A Índia, que sempre se manteve fiel à sua aliança, está sendo abastecida com petróleo a preços profundamente reduzidos – as importações da Rússia aumentaram de 1% para 20% – e é o maior parceiro militar de Nova Délhi. Embora a Índia esteja diversificando suas fontes de importação de armas – seus principais fornecedores de armas durante 2016-2020 foram a Rússia (49%), França (18%) e Israel (13%) – ela continua dependente de Moscou para o apoio de suas forças. armado.

No Oriente Médio e Norte da África, os interesses na área de energia são mistos, já que a participação de Moscou na OPEP+ continua sendo fundamental para manter os preços elevados do petróleo, e há dependência das importações de cereais russos e ucranianos. A região MENA (Oriente Médio e Norte da África) é simultaneamente o maior exportador mundial de hidrocarbonetos e o maior importador de cereais.

Por conveniência política, para se ter uma ideia, a África tem 54 países, ou seja, 54 votos nas Nações Unidas. Do ponto de vista econômico, o continente africano é formado, em grande parte, por países pobres e em desenvolvimento que trabalham ativamente para unir seus Estados em uma única potência, semelhante à União Européia. A África detém 90% das reservas mundiais de platina, 50% das reservas de ouro e diamantes, 33% das reservas mundiais de urânio e enormes reservas de petróleo, gás, manganês, cromita e bauxita, todos essenciais para a indústria de cada país. Tem uma alta taxa de crescimento populacional, com uma média de 28 nascimentos por 1.000 pessoas, e sua população está projetada para chegar a 2,4 bilhões em 30 anos.

Os três países do BRICS presidirão o G20 nos próximos três anos: Índia em 2023, África do Sul em 2024 e Brasil em 2025. Com isso, pode ser criada uma plataforma para acordos de integração regional, bancos regionais de desenvolvimento e mecanismos financeiros, unindo os associação regional dos estados membros do G20, ampliando assim o leque de países que participam dos esforços anticrise e outras iniciativas de coordenação.

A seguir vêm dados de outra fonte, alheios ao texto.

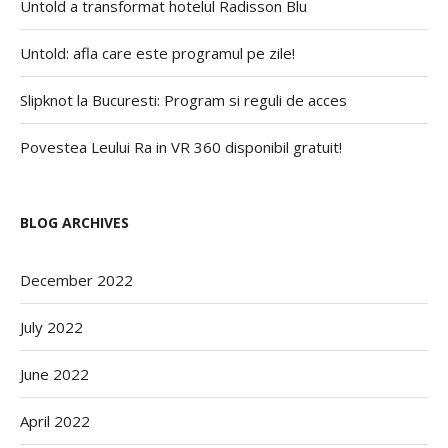
Untold a transformat hotelul Radisson Blu
Untold: afla care este programul pe zile!
Slipknot la Bucuresti: Program si reguli de acces
Povestea Leului Ra in VR 360 disponibil gratuit!
BLOG ARCHIVES
December 2022
July 2022
June 2022
April 2022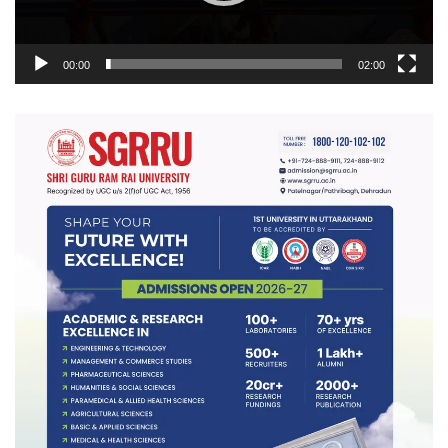
00:00
02:00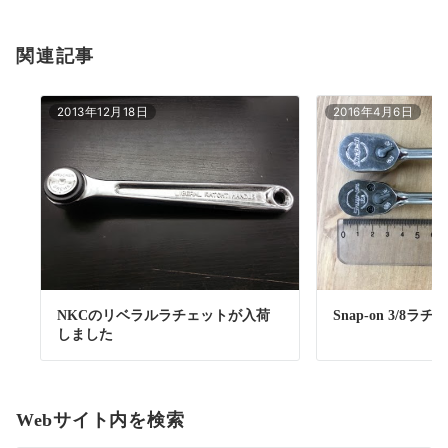
関連記事
2013年12月18日
2016年4月6日
NKCのリベラルラチェットが入荷
Snap-on 3/8ラチ
しました
Webサイト内を検索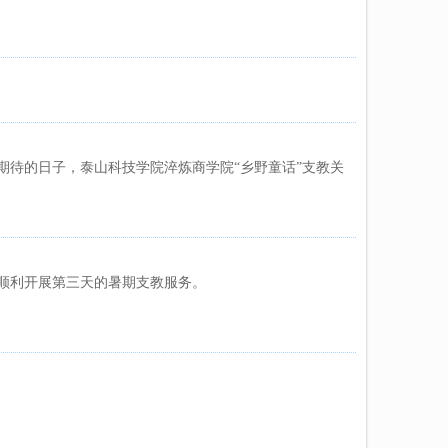
满期待的日子，泰山科技学院淬炼商学院“乡野童话”支教关
室顺利开展第三天的暑期支教服务。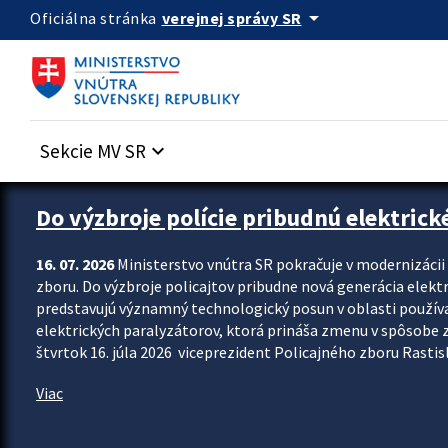
Preskocit na hlavný obsah
arrow_drop_down
verejnej správy SR
Oficiálna stránka
Sekcie MV SR
keyboard_arrow_down
Zastavit automatický posun upútavok
Do výzbroje polície pribudnú elektrick
16. 07. 2026
Ministerstvo vnútra SR pokračuje v modernizáci
zboru. Do výzbroje policajtov pribudne nová generácia elekt
predstavujú významný technologický posun v oblasti použív
elektrických paralyzátorov, ktorá prináša zmenu v spôsobe zvl
štvrtok 16. júla 2026 viceprezident Policajného zboru Rastisla
Viac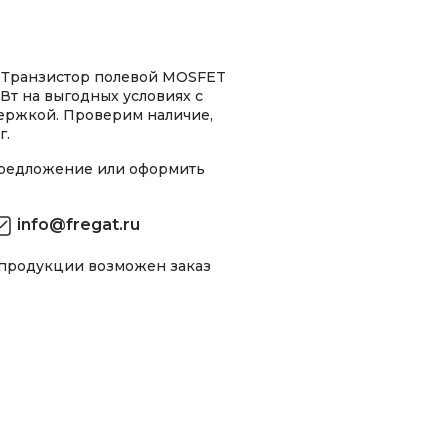
 Транзистор полевой MOSFET
Вт на выгодных условиях с
ержкой. Проверим наличие,
г.
предложение или оформить
info@fregat.ru
 продукции возможен заказ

A União Europeia é o único membro com direito a voto no G20, acolheu e apoiou publicamente a inclusão da União Africana nesta organização. A Rússia apoiou publicamente o pedido da Índia para um assento permanente no Conselho de Segurança da ONU. No Cairo, após uma reunião com autoridades da Liga Árabe , o novo ministro das Relações Exteriores da China, Qin Gang, disse: "Concordamos em trabalhar juntos para criar a nova ordem mundial baseada no estado de direito e na igualdade de toda a humanidade, na dedicação aos valores humanos de toda a civilização, juntamente com sua firme recusa em politizar questões de direitos humanos e usá-las como um mero estratagema político para interferir nos assuntos internos de países soberanos individuais”.

De fato, os sinais claros da nova ordem mundial não-ocidental estão proliferando rapidamente. Não apenas 85% da humanidade não aderiu às sanções do “Coletivo Biden” contra a Rússia, mas há um desacordo cada vez mais claro do Sul Global com as políticas de um mundo baseado nas leis americanas. O Sul Global tem cada vez mais exposição e força, a forma como o Ocidente o está tratando, como tem feito historicamente, o aproxima cada vez mais do lado oposto da estrada.